## Text excerpt
BEGIN

Friday, December 09, 2005

Time Warped

Just tonight, while walking home, i felt the cold breeze blowing towards my cheeks. I have this unusual intolerance to cold that i felt chilly all over. I then remembered one thing - i forgot to bring my jacket. Am i suppose to remember first that it's already December and that it's quite cold already at this time of the year? Can those people i saw the other night, sleeping on the sidewalks, distinguish December from the other months of the year? They feel cold almost every night.

As i entered the gate and saw those lights hanging at the beam, i remembered one thing - Goodness! i forgot to buy a bulb for my room. There's only one that remained functional out of the four. Am i suppose to remember first that it's already December and that it's this time of the year when houses get brighter at night because of christmas lights? Nope! I didnt have this thought first. The city's darker now compared to the previous years and there are only a few houses who have christmas lights on. Can those people without electricity distinguish December from the other months of the year? Their places' always dark each night.

END

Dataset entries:
BEGIN

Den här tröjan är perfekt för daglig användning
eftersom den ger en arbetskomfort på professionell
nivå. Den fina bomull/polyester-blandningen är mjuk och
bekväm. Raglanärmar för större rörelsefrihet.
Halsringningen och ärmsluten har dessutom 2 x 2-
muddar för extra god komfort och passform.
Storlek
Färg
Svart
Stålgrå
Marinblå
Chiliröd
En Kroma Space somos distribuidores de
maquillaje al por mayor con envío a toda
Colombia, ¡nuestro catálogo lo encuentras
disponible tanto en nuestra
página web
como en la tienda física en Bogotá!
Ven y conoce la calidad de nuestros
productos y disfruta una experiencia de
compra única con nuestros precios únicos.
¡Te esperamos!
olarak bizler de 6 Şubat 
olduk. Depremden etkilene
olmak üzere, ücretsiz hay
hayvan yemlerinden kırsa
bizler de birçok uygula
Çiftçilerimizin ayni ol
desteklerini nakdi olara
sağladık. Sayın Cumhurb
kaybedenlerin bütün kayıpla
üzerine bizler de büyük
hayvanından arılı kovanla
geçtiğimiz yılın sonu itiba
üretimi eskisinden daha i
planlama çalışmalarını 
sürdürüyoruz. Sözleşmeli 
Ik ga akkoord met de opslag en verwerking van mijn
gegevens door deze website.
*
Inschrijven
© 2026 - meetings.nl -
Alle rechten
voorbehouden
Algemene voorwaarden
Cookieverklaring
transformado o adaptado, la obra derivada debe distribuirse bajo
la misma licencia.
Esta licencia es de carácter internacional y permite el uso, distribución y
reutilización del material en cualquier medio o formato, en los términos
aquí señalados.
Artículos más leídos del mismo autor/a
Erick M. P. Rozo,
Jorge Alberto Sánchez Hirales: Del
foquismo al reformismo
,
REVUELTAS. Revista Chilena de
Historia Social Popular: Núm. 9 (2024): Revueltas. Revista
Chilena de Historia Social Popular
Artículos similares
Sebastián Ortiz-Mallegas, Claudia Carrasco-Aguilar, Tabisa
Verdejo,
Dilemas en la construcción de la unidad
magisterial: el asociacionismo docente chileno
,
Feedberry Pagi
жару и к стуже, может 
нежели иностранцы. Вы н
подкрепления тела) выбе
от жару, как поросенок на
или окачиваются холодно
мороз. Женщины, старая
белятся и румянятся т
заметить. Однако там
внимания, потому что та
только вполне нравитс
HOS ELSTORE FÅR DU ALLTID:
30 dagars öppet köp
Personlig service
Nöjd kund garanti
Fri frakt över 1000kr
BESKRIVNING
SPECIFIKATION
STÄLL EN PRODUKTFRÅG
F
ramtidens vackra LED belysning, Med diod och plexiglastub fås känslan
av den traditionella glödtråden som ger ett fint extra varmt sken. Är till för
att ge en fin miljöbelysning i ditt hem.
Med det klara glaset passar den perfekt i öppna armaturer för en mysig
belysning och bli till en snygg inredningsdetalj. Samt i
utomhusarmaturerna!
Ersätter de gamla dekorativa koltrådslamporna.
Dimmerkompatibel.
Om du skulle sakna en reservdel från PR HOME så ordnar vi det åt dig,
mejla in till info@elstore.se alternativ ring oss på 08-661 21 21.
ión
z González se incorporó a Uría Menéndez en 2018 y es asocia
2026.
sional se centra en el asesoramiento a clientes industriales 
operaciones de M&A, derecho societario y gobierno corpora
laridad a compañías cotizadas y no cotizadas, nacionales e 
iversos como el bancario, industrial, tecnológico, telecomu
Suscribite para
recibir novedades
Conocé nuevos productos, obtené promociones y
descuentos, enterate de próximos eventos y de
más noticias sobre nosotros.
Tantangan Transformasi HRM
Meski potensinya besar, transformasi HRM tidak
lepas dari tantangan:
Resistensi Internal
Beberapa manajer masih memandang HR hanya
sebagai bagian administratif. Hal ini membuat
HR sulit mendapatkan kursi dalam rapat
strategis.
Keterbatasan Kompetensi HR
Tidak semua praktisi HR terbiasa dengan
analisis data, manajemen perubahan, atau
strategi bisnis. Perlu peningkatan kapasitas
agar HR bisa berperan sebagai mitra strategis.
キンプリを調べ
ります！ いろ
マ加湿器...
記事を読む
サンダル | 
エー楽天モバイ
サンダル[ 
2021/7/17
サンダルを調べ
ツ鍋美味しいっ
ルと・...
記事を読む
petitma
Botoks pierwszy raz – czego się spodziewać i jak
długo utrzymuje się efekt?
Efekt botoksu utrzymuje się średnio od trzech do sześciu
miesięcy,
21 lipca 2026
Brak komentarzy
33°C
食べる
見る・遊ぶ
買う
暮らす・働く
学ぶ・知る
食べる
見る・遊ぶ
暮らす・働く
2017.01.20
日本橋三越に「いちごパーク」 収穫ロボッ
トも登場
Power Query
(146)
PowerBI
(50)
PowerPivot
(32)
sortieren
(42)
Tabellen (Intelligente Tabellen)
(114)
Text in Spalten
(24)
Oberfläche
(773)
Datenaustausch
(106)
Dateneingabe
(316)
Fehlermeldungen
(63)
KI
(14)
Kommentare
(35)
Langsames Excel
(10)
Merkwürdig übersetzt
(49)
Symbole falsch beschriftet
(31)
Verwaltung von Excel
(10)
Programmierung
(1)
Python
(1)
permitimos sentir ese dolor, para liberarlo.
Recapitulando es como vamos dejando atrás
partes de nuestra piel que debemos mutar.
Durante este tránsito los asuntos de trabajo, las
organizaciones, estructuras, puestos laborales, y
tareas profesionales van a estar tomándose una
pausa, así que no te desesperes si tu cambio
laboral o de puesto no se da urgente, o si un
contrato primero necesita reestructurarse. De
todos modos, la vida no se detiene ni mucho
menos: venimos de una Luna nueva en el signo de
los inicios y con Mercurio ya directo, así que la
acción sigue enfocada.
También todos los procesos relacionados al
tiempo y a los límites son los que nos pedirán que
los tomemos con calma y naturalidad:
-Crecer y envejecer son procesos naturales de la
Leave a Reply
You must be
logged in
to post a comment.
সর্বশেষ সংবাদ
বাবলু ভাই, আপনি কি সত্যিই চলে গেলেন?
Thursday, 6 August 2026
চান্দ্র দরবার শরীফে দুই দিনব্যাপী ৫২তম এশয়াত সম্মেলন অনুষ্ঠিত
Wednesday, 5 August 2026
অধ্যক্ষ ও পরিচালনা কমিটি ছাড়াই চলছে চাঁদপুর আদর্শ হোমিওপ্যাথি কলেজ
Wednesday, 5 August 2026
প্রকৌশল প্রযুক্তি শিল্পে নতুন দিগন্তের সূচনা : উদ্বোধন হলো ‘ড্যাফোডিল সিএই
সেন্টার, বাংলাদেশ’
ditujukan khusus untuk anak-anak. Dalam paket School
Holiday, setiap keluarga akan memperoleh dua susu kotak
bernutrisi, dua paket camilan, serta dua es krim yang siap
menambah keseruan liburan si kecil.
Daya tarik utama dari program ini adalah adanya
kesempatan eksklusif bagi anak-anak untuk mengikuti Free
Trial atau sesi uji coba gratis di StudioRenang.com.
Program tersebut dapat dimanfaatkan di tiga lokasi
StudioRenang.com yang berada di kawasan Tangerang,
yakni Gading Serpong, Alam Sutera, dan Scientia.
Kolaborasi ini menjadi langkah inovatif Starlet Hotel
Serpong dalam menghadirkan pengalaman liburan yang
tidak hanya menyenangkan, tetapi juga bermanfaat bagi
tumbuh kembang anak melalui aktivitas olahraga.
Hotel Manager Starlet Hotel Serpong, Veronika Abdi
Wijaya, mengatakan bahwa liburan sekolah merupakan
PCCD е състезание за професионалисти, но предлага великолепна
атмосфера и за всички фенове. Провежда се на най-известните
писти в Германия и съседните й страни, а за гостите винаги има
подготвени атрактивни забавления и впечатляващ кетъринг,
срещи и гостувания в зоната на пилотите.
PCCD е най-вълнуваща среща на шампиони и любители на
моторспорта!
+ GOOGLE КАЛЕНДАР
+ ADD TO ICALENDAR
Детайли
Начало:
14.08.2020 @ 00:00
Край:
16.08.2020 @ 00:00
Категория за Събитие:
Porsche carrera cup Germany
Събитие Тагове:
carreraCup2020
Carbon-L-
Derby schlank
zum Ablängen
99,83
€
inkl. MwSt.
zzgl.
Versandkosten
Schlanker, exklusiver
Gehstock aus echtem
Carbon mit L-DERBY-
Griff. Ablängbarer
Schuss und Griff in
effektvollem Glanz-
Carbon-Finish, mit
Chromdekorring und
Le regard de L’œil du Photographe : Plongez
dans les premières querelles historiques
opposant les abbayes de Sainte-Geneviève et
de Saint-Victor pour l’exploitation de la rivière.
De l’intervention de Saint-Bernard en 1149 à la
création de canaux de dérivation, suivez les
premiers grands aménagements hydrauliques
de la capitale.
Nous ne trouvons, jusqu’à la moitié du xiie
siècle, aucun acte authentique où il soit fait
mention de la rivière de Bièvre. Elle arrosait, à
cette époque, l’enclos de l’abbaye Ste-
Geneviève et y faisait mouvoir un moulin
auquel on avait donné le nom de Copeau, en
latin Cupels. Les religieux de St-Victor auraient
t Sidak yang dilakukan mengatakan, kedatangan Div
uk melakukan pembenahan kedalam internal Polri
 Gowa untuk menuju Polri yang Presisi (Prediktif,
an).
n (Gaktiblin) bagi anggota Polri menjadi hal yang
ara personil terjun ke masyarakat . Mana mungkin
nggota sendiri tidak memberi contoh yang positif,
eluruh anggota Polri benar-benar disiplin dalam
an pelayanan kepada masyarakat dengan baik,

END

## Tasks to complete
**A.** Please list every question the writer asks in the "Time Warped" post, quoting each one in full.
**B.** Resume the "Time Warped" post, starting after its last sentence.

## Solved problems
**A.**
- Am i suppose to remember first that it's already December and that it's quite cold already at this time of the year?
- Can those people i saw the other night, sleeping on the sidewalks, distinguish December from the other months of the year?
- Am i suppose to remember first that it's already December and that it's this time of the year when houses get brighter at night because of christmas lights?
- Can those people without electricity distinguish December from the other months of the year?

**B.**
As i reached the front door and saw the garland covering the wooden beam complete with angels and lights, i remembered one thing - where have my angel collections gone? I remembered placing my angel stuffs in a box before i left Cavite for home and i almost forgot where i placed it. Am i supposed to remember first that Christmas is near and that decorations are all over town? Nope! I didnt think about this. Do my brethen who dont have houses distinguish Christmas from the other time of the year?

When i reached inside, i saw our helper wrapping gifts. My mom asked her to wrap the gifts she's going to give out during her group's Christmas party. I remembered i havent started on my gift list yet. I havent bought a thing yet, for a loved or for a friend, as a Christmas present. I was thinking that it was just October the other night. I'm time warped! It seemed as if i slept the other night in October only to wake up the next day already in December!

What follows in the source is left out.